В остальном в моей жизни ничего не поменялось. Я, может быть, и теперь поостерегся бы выходить, но тот же Костицын сказал, что можно, серьезных посадок пока не будет. Даже «органы» подустали, решили передохнуть. И последнее на сегодня: я освободился, а спустя три месяца узнал, что Костицын вышел в отставку и устроился в Старице начальником коммунального хозяйства. Он и зазвал озеленять город.
Коля — дяде ПетруНачальником нашего инвалидного лагеря № 17 в Хакасии был некий Костицын, человек в такой должности мягкий. Не единожды ему предлагали другие большие зоны, но всякий раз Костицын отказывался, в итоге, когда лагерь в пятьдесят шестом году закрыли, на пенсию он вышел простым майором.

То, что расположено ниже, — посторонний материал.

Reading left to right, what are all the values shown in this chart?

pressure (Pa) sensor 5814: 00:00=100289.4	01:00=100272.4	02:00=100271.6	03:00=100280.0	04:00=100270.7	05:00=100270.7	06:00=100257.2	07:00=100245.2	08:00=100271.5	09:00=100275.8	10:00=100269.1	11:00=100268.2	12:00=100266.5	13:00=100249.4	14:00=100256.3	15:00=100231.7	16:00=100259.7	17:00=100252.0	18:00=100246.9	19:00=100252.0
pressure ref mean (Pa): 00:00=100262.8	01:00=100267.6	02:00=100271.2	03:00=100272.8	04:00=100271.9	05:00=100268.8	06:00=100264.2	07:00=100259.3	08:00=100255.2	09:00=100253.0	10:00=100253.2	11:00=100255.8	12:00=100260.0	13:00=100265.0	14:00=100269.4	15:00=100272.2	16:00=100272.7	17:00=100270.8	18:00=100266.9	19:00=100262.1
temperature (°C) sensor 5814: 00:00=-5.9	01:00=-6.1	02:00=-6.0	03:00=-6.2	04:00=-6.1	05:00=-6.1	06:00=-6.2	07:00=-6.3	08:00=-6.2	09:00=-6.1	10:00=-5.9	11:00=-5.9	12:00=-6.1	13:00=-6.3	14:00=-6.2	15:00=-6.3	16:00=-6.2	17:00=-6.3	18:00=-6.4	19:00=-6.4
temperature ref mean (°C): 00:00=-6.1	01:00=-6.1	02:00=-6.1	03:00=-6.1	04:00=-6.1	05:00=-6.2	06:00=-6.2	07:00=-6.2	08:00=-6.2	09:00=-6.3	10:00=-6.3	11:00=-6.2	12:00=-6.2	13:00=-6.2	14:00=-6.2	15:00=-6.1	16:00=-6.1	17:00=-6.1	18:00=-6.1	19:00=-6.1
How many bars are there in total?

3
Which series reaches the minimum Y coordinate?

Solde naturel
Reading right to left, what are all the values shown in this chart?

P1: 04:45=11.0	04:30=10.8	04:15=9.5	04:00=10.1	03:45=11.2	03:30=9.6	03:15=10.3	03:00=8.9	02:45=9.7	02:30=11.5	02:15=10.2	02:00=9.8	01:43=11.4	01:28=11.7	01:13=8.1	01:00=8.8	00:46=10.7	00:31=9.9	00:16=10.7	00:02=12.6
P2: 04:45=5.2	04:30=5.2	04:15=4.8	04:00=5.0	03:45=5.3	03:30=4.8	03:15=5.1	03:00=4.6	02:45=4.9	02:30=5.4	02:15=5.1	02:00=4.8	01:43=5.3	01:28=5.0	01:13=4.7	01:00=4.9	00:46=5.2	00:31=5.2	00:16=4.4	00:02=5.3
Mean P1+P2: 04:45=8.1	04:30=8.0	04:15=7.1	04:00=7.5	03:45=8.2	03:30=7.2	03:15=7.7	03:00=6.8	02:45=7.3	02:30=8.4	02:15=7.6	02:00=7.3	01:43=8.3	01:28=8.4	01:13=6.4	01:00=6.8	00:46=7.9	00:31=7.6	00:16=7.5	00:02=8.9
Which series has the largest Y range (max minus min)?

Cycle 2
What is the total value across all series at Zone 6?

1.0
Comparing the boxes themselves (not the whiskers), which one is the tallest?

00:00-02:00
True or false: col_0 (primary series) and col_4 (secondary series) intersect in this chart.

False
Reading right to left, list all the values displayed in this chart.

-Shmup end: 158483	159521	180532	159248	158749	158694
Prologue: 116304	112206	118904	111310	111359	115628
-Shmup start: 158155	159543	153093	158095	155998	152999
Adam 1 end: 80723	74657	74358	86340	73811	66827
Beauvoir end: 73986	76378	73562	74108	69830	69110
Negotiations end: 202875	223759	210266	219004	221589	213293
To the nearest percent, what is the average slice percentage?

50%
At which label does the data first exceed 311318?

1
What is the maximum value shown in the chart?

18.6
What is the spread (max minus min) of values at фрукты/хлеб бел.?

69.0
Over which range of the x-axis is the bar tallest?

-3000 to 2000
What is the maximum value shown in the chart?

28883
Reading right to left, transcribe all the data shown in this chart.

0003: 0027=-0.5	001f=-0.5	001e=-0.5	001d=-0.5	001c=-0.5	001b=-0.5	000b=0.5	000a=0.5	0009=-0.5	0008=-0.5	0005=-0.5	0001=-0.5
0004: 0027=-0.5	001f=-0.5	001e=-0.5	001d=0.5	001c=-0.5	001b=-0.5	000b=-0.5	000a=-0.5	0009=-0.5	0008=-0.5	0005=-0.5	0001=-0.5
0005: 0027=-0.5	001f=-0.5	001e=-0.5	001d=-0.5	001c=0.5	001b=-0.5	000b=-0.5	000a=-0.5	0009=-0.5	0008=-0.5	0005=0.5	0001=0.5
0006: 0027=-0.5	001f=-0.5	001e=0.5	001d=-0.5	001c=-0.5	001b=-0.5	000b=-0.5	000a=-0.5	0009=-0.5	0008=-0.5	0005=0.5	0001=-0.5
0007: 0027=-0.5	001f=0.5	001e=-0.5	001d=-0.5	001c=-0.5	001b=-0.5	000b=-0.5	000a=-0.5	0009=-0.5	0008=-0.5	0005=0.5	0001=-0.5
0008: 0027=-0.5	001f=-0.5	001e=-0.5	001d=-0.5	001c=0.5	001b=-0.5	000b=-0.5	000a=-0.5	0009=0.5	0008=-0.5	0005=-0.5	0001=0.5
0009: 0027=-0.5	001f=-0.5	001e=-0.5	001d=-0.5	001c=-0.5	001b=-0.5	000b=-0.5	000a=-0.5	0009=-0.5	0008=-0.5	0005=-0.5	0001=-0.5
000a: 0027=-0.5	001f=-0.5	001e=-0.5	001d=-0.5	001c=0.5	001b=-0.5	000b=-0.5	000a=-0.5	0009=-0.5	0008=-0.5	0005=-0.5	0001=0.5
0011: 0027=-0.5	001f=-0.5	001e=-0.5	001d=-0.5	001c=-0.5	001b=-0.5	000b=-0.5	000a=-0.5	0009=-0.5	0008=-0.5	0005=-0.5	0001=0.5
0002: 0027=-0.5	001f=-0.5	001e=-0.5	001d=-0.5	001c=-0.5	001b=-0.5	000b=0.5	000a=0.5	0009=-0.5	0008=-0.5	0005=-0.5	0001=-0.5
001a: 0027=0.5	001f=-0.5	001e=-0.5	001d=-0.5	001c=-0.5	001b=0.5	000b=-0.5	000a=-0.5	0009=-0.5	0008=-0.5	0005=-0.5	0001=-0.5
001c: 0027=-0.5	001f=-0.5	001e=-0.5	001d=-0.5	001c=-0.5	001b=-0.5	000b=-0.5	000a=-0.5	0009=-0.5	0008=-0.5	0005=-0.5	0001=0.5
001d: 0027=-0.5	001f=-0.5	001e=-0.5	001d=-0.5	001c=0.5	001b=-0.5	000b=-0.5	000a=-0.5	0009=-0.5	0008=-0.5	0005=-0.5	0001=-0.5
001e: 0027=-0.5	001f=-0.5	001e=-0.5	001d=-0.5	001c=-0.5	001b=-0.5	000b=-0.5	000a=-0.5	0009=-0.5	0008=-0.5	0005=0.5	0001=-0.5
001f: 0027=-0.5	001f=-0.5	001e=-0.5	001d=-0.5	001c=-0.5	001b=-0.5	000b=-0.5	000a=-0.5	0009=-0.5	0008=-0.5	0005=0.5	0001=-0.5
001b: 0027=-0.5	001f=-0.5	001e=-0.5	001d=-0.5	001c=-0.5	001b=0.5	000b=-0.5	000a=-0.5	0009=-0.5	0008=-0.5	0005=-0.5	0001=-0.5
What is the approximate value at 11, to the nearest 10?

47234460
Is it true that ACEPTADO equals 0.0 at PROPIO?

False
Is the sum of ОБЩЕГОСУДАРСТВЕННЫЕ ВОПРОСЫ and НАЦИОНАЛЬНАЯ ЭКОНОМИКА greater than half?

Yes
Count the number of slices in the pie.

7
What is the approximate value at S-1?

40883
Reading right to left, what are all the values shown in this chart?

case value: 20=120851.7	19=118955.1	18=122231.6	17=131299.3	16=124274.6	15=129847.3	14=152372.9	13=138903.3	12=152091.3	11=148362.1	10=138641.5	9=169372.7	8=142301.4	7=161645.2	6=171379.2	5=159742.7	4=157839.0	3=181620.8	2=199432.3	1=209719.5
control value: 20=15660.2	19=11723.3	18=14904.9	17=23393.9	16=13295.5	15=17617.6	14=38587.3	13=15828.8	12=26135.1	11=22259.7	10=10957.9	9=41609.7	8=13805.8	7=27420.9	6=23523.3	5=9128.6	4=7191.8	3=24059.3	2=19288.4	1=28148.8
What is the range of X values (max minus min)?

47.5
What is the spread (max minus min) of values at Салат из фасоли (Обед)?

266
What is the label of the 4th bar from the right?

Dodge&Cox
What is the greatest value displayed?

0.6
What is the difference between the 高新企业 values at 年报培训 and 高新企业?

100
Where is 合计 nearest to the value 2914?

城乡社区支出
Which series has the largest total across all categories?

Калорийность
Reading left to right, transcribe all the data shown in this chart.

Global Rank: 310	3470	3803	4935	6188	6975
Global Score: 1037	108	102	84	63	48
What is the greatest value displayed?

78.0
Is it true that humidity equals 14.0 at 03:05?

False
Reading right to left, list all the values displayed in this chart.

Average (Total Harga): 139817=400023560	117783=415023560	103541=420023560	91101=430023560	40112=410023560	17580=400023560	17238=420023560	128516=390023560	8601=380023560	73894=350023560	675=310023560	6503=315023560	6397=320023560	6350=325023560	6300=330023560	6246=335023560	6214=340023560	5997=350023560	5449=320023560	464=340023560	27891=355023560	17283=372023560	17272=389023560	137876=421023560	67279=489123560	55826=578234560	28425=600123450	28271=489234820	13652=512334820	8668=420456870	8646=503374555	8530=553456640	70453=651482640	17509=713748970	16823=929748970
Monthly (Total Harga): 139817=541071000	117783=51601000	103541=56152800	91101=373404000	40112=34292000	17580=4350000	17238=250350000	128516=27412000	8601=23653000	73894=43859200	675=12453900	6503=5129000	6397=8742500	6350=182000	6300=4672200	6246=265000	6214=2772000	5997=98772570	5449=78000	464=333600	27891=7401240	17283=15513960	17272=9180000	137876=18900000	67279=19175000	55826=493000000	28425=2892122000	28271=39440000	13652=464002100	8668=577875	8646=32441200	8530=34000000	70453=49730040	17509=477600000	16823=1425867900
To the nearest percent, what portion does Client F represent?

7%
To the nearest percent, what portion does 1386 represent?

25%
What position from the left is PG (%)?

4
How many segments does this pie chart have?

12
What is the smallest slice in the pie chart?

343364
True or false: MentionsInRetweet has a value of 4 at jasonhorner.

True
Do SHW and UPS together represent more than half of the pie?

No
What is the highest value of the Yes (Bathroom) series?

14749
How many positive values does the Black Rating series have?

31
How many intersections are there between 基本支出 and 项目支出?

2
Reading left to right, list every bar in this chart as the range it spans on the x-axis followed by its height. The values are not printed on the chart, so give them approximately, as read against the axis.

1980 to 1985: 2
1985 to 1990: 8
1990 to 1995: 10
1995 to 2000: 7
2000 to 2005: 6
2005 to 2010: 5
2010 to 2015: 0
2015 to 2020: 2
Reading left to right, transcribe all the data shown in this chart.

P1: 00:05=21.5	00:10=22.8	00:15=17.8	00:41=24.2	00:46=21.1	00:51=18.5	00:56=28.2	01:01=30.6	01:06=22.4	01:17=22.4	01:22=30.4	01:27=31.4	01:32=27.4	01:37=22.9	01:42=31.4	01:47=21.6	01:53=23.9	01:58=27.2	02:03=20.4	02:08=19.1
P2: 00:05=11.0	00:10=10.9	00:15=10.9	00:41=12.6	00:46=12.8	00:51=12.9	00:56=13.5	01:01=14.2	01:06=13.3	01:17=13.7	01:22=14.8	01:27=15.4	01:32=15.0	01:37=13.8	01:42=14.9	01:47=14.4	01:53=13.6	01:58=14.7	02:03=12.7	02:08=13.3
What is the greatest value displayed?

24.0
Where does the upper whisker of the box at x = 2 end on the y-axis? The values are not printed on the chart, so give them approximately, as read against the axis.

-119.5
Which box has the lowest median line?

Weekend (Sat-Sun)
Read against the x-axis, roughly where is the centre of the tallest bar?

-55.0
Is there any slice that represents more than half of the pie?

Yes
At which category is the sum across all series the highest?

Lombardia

Еще перед войной Костицына случайно занесло в Старицу, и ему понравился тихий, уютный, совсем на отшибе городок, Волга, хорошие леса вокруг. В Хакасии он пристрастился к грибам, рыбалке, всего этого и на Валдае было в избытке, вдобавок жизнь дешевая, что тоже немаловажно. Человек еще не старый, а главное, проверенный, Костицын возглавил в Старице городское коммунальное хозяйство — вывоз дерьма и мусора, несколько котельных (большинство принадлежало местным фабрикам, и до них, как и до частников, что грелись у своих печек, ему дела не было), три водокачки и полсотни водонапорных колонок, остальное по мелочам.
В Хакасии Костицын без ропота брал у соседей доходяг из разного рода философов и поэтов, вообще людей не от мира сего, которые, не умея устроиться, приноровиться, быстро сгорали на общих работах. Приняв бедолагу, он давал возможность больничке подлечить его, подкормить, но и потом, когда зэк становился на ноги, не спешил с ним расстаться. Благодаря Костицыну немалое число актированных дожили до пятьдесят шестого года и вернулись домой, другим он продлил, скрасил последний кусок жизни.
ГУЛАГовские начальники вели себя так, конечно, нечасто, и, оправдываясь перед сослуживцами, Костицын объяснял, что имеет слабость к неприспособленным, жалким людям, а почему, откуда это в нем, не знает. На самом деле, в чем суть, он догадывался. Воспитанник детского дома (его в начале Гражданской войны то ли четырех, то ли пяти лет от роду подобрали на улице), он смутно помнил, что прежде у него была мать, которую он не хотел от себя отпускать, всё время держал то за руку, то за подол юбки, отец, тоже очень его любивший, но сколько Костицын ему ни предлагал, игравший с ним непростительно мало. Отец был вечно занят непонятными делами и столь же непонятными разговорами.